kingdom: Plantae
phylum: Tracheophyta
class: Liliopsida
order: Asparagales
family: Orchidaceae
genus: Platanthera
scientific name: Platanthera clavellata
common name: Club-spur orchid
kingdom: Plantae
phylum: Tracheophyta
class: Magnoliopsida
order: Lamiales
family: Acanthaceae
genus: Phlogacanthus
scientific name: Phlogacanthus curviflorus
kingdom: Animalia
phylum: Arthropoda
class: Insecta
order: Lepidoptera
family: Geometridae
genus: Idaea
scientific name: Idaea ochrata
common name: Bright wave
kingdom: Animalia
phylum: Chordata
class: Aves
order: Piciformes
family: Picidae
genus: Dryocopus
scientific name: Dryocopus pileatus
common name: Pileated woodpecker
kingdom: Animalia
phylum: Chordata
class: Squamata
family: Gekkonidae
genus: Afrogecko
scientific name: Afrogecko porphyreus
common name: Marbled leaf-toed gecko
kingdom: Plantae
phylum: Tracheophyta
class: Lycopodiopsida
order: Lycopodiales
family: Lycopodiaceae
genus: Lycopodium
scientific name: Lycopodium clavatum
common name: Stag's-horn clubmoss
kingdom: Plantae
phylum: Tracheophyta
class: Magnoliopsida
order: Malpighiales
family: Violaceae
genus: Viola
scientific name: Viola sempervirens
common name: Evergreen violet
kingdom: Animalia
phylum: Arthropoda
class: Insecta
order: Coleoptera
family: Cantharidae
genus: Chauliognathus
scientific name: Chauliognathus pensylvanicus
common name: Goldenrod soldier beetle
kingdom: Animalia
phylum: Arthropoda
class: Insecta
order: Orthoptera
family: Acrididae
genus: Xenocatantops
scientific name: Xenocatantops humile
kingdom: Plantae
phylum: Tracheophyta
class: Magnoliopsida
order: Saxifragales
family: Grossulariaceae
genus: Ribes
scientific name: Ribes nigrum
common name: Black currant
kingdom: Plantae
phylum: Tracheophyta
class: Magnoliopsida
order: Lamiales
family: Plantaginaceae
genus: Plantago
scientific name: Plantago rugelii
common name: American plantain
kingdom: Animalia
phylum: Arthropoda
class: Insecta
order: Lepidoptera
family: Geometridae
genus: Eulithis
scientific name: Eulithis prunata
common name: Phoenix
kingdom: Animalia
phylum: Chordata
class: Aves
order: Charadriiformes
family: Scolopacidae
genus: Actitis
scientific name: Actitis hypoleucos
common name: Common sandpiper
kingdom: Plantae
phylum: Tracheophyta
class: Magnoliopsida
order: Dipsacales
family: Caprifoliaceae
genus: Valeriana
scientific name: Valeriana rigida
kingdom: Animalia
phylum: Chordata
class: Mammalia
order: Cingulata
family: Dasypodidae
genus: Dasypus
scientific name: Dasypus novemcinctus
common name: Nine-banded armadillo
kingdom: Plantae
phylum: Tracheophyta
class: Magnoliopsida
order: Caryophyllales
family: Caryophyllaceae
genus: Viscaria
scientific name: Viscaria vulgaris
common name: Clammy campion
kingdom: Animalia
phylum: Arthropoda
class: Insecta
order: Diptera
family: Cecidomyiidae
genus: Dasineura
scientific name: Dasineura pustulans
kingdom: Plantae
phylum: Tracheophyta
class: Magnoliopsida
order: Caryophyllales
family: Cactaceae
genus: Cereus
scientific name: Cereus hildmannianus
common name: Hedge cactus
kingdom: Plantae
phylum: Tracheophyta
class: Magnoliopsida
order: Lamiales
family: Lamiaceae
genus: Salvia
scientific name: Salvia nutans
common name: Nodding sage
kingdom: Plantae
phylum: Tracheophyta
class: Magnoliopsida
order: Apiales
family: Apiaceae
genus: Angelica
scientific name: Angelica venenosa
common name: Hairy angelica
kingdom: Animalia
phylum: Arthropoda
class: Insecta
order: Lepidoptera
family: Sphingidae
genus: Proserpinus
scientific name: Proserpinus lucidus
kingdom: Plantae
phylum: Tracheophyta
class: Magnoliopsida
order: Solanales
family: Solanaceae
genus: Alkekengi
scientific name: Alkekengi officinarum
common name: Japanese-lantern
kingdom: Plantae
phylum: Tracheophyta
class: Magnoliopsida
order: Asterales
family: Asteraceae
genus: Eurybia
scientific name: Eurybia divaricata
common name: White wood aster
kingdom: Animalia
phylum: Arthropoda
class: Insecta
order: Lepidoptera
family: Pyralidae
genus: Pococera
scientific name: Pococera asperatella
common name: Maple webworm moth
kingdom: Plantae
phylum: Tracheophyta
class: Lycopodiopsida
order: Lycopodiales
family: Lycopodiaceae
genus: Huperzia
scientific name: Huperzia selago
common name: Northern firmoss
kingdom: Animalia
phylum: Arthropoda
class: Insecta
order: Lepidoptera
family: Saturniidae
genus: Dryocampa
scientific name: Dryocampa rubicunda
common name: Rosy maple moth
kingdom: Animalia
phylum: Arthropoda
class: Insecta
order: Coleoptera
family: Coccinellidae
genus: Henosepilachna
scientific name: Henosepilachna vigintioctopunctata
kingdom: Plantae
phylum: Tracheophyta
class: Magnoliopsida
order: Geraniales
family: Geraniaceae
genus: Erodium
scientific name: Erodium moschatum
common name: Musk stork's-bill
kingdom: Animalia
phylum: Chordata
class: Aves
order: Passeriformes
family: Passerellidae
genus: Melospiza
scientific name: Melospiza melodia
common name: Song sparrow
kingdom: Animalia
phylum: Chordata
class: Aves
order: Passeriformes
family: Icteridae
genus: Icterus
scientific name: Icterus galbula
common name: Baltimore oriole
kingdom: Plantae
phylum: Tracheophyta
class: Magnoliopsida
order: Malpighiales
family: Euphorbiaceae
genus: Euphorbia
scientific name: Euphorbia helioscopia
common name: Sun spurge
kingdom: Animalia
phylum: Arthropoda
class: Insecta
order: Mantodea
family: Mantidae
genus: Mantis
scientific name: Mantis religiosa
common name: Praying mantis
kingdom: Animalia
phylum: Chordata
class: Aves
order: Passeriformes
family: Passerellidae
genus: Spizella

▶ [WHAT THE TASK REQUIRES] Please rewrite the listing above, substituting "vernacular name" for every occurrence of "common name" and keeping every other line and word unchanged.

▶ [ANSWER BELOW]
kingdom: Plantae
phylum: Tracheophyta
class: Liliopsida
order: Asparagales
family: Orchidaceae
genus: Platanthera
scientific name: Platanthera clavellata
vernacular name: Club-spur orchid
kingdom: Plantae
phylum: Tracheophyta
class: Magnoliopsida
order: Lamiales
family: Acanthaceae
genus: Phlogacanthus
scientific name: Phlogacanthus curviflorus
kingdom: Animalia
phylum: Arthropoda
class: Insecta
order: Lepidoptera
family: Geometridae
genus: Idaea
scientific name: Idaea ochrata
vernacular name: Bright wave
kingdom: Animalia
phylum: Chordata
class: Aves
order: Piciformes
family: Picidae
genus: Dryocopus
scientific name: Dryocopus pileatus
vernacular name: Pileated woodpecker
kingdom: Animalia
phylum: Chordata
class: Squamata
family: Gekkonidae
genus: Afrogecko
scientific name: Afrogecko porphyreus
vernacular name: Marbled leaf-toed gecko
kingdom: Plantae
phylum: Tracheophyta
class: Lycopodiopsida
order: Lycopodiales
family: Lycopodiaceae
genus: Lycopodium
scientific name: Lycopodium clavatum
vernacular name: Stag's-horn clubmoss
kingdom: Plantae
phylum: Tracheophyta
class: Magnoliopsida
order: Malpighiales
family: Violaceae
genus: Viola
scientific name: Viola sempervirens
vernacular name: Evergreen violet
kingdom: Animalia
phylum: Arthropoda
class: Insecta
order: Coleoptera
family: Cantharidae
genus: Chauliognathus
scientific name: Chauliognathus pensylvanicus
vernacular name: Goldenrod soldier beetle
kingdom: Animalia
phylum: Arthropoda
class: Insecta
order: Orthoptera
family: Acrididae
genus: Xenocatantops
scientific name: Xenocatantops humile
kingdom: Plantae
phylum: Tracheophyta
class: Magnoliopsida
order: Saxifragales
family: Grossulariaceae
genus: Ribes
scientific name: Ribes nigrum
vernacular name: Black currant
kingdom: Plantae
phylum: Tracheophyta
class: Magnoliopsida
order: Lamiales
family: Plantaginaceae
genus: Plantago
scientific name: Plantago rugelii
vernacular name: American plantain
kingdom: Animalia
phylum: Arthropoda
class: Insecta
order: Lepidoptera
family: Geometridae
genus: Eulithis
scientific name: Eulithis prunata
vernacular name: Phoenix
kingdom: Animalia
phylum: Chordata
class: Aves
order: Charadriiformes
family: Scolopacidae
genus: Actitis
scientific name: Actitis hypoleucos
vernacular name: Common sandpiper
kingdom: Plantae
phylum: Tracheophyta
class: Magnoliopsida
order: Dipsacales
family: Caprifoliaceae
genus: Valeriana
scientific name: Valeriana rigida
kingdom: Animalia
phylum: Chordata
class: Mammalia
order: Cingulata
family: Dasypodidae
genus: Dasypus
scientific name: Dasypus novemcinctus
vernacular name: Nine-banded armadillo
kingdom: Plantae
phylum: Tracheophyta
class: Magnoliopsida
order: Caryophyllales
family: Caryophyllaceae
genus: Viscaria
scientific name: Viscaria vulgaris
vernacular name: Clammy campion
kingdom: Animalia
phylum: Arthropoda
class: Insecta
order: Diptera
family: Cecidomyiidae
genus: Dasineura
scientific name: Dasineura pustulans
kingdom: Plantae
phylum: Tracheophyta
class: Magnoliopsida
order: Caryophyllales
family: Cactaceae
genus: Cereus
scientific name: Cereus hildmannianus
vernacular name: Hedge cactus
kingdom: Plantae
phylum: Tracheophyta
class: Magnoliopsida
order: Lamiales
family: Lamiaceae
genus: Salvia
scientific name: Salvia nutans
vernacular name: Nodding sage
kingdom: Plantae
phylum: Tracheophyta
class: Magnoliopsida
order: Apiales
family: Apiaceae
genus: Angelica
scientific name: Angelica venenosa
vernacular name: Hairy angelica
kingdom: Animalia
phylum: Arthropoda
class: Insecta
order: Lepidoptera
family: Sphingidae
genus: Proserpinus
scientific name: Proserpinus lucidus
kingdom: Plantae
phylum: Tracheophyta
class: Magnoliopsida
order: Solanales
family: Solanaceae
genus: Alkekengi
scientific name: Alkekengi officinarum
vernacular name: Japanese-lantern
kingdom: Plantae
phylum: Tracheophyta
class: Magnoliopsida
order: Asterales
family: Asteraceae
genus: Eurybia
scientific name: Eurybia divaricata
vernacular name: White wood aster
kingdom: Animalia
phylum: Arthropoda
class: Insecta
order: Lepidoptera
family: Pyralidae
genus: Pococera
scientific name: Pococera asperatella
vernacular name: Maple webworm moth
kingdom: Plantae
phylum: Tracheophyta
class: Lycopodiopsida
order: Lycopodiales
family: Lycopodiaceae
genus: Huperzia
scientific name: Huperzia selago
vernacular name: Northern firmoss
kingdom: Animalia
phylum: Arthropoda
class: Insecta
order: Lepidoptera
family: Saturniidae
genus: Dryocampa
scientific name: Dryocampa rubicunda
vernacular name: Rosy maple moth
kingdom: Animalia
phylum: Arthropoda
class: Insecta
order: Coleoptera
family: Coccinellidae
genus: Henosepilachna
scientific name: Henosepilachna vigintioctopunctata
kingdom: Plantae
phylum: Tracheophyta
class: Magnoliopsida
order: Geraniales
family: Geraniaceae
genus: Erodium
scientific name: Erodium moschatum
vernacular name: Musk stork's-bill
kingdom: Animalia
phylum: Chordata
class: Aves
order: Passeriformes
family: Passerellidae
genus: Melospiza
scientific name: Melospiza melodia
vernacular name: Song sparrow
kingdom: Animalia
phylum: Chordata
class: Aves
order: Passeriformes
family: Icteridae
genus: Icterus
scientific name: Icterus galbula
vernacular name: Baltimore oriole
kingdom: Plantae
phylum: Tracheophyta
class: Magnoliopsida
order: Malpighiales
family: Euphorbiaceae
genus: Euphorbia
scientific name: Euphorbia helioscopia
vernacular name: Sun spurge
kingdom: Animalia
phylum: Arthropoda
class: Insecta
order: Mantodea
family: Mantidae
genus: Mantis
scientific name: Mantis religiosa
vernacular name: Praying mantis
kingdom: Animalia
phylum: Chordata
class: Aves
order: Passeriformes
family: Passerellidae
genus: Spizella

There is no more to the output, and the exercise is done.